KHA, I think the train analogy is a good one but I think the reason the discount versus daily tickets is so high, is that the buyers of daily tickets almost by definition have more flexibility than the season-ticket holding commuters. Thus the train company is keen to incentivise them to take less crowded off-peak trains (or disincentivise them to take packed peak trains).

Although as you say in 2007/8 it'd have been cheaper to have bought 23 matchday tickets, the season ticket gave you the certainty of both cost and availability. Had the team maintained its early-season form, some later games would have sold out and at high walk-up prices.

I guess my main point is that the club is using the equivalent cost of 23 matchday tickets as an incentive to buy a season ticket, but that ultimately it's an 'apples versus oranges' comparison (sounds like a real ding-dong fruit local derby that one).

 
At 2:48 AM, Anonymous Anonymous said...

A good piece of work NYA. What's missing for me is a quantification of the missed opportunities to which you refer.

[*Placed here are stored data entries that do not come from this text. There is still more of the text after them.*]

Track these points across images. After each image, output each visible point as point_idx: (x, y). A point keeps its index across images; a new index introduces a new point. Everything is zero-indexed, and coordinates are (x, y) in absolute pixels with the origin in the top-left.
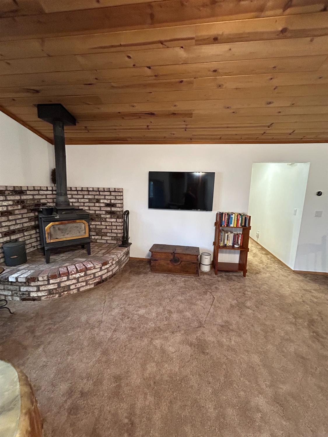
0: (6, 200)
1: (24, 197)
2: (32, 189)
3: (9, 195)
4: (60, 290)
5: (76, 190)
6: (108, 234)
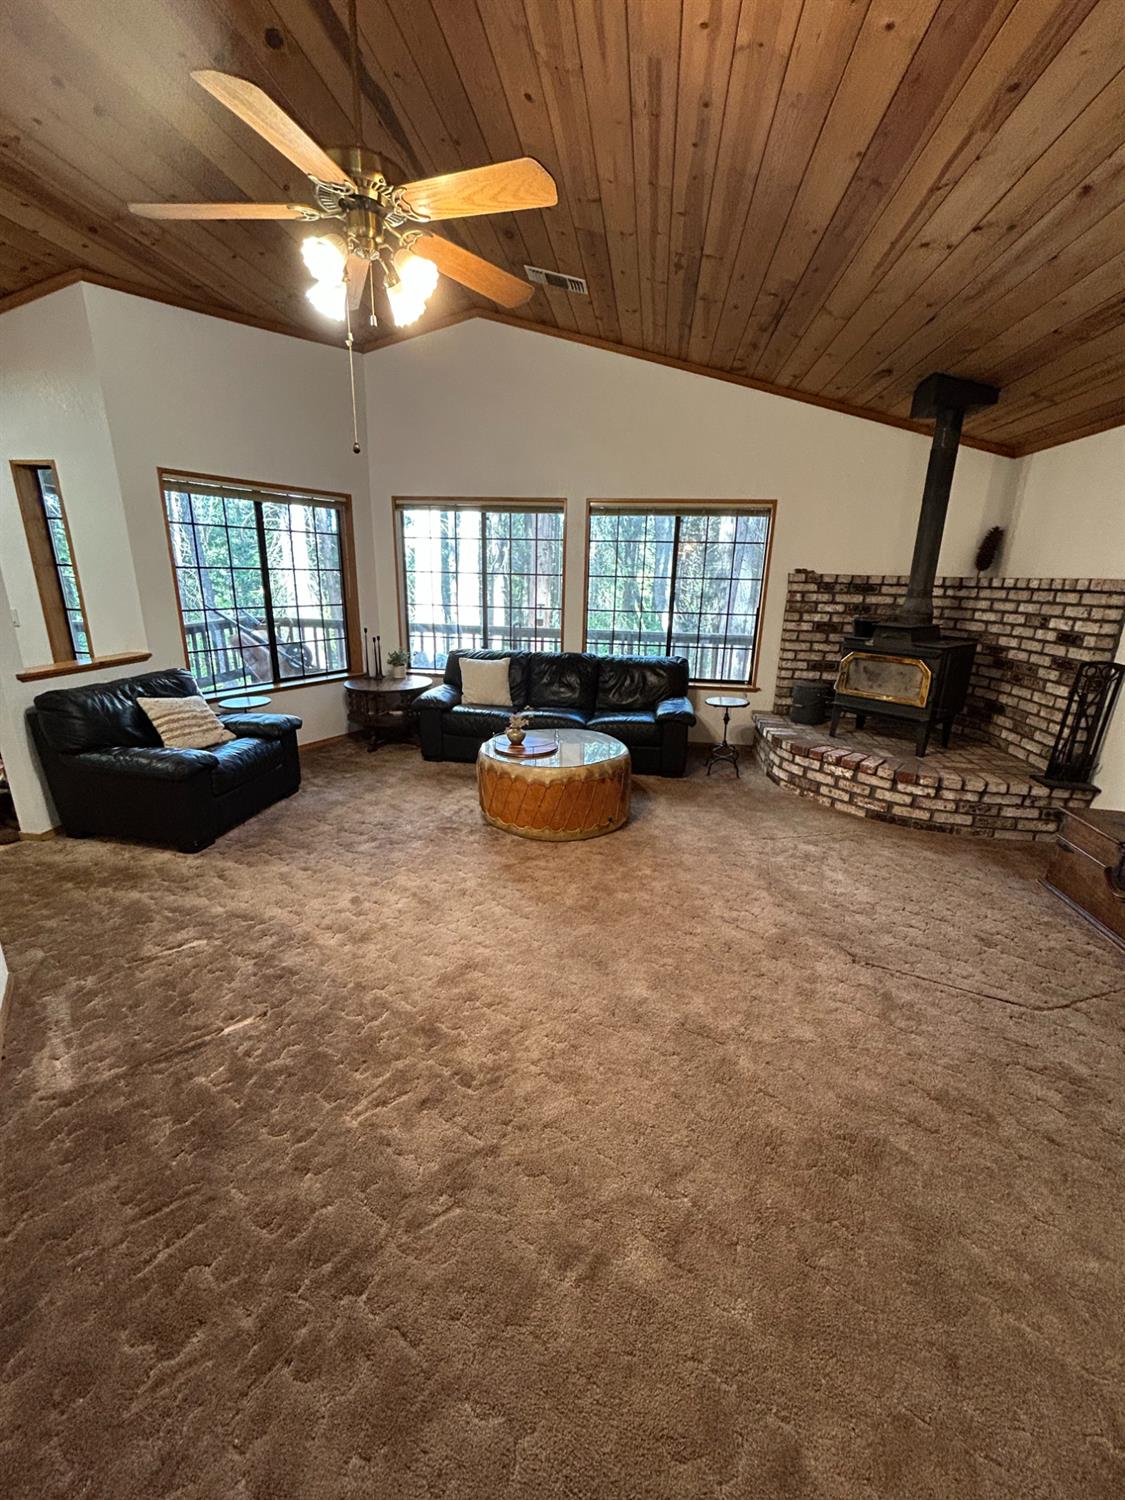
0: (833, 602)
1: (872, 600)
2: (895, 581)
3: (841, 592)
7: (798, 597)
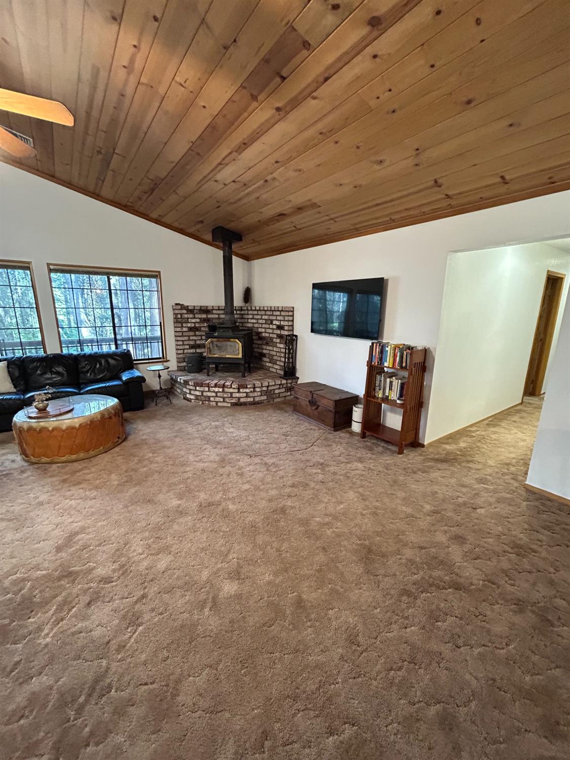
0: (194, 318)
1: (210, 316)
2: (217, 308)
3: (197, 313)
4: (203, 398)
5: (264, 310)
6: (278, 363)
7: (179, 316)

What would have been good to see would have been a comparison of income and attendance between your pricing and the club's pricing. Accepted that you would have had to estimate the club's assumptions, but indeed that is what you must have done to reach your conclusions.

Has the decision, in your view, cost the club £m's, £'000's or a bag of beans?

My view is that the pricing is not far off the right mark. As you rightly say there will be a hardcore of around 10/12,000 who will renew at or around last year's price. There will be very few people in the marginal category this time around so I don't think the season ticket uptake is particularly price sensitive.

I honestly don't believe that there are going to be too many people who are going to do the sums on season ticket verses match by match prices.

I think the key driver is loyalty/habit not small (or even medium) price changes. In other words, providing the price is about the same as last year then you are either going or you are not because that's what you do on Saturdays.

The £50 reduction and the junior prices will pick up a few of the marginals and does reflect a drop in the overall product offering for next season.

My gut feel of any missed opptunity benefits, well probably not more than a big bag of bean!